An Anchor Underground
If you were growing up in Birmingham in the fifties and sixties and spent any time at all in the City centre and environs, you would have been aware of the Bailey bridge that apparently had zero traffic function in Digbeth - taking vehicles up and over apparently nothing at all. This structure lasted for quite a few years before being dismantled and returning the thoroughfare to its original state, as if nothing had happened.
The official story behind the bridge and the large number of heavy trucks that used to trundle in and out from under the thing, was that Birmingham was to have an underground railway system to relieve the congestion of the City above. This story was dropped early on to the tune of various rumours as to why the project had been shelved - a popular one being that the Birmingham soil would not support the tunnelling.

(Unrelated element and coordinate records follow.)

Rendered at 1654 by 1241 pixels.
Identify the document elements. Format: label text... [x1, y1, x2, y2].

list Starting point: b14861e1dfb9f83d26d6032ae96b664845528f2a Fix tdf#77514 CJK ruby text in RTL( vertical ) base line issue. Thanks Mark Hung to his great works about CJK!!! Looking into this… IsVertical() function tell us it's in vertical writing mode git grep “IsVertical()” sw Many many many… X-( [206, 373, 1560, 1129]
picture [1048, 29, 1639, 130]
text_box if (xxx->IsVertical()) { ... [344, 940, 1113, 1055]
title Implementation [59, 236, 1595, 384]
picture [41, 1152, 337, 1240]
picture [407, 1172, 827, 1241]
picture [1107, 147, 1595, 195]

The truth of the matter is that it was all a blind to hide the construction of an enormous, nuclear-hardened telephone exchange that would form the centre of a national Civil Defence communications structure should the Cold War suddenly turn hot. The exchange was given a name which reflected the area of the City above - Anchor: the Birmingham Assay mark (the Assay Office was just down and across Newhall Street from Telephone House which stood above the secret exchange).
Birmingham has connections not just with the Cold War, but with the reasons for that non-conflict conflict's existence; Birmingham University having played a significant rĂ´le in the development of the very Atomic weapons that precipitated the Cold War in the aftermath of World War Two. I'll expand on both these themes later, as I'm running out of steam at the moment and need to recharge over a glass of wine. More later.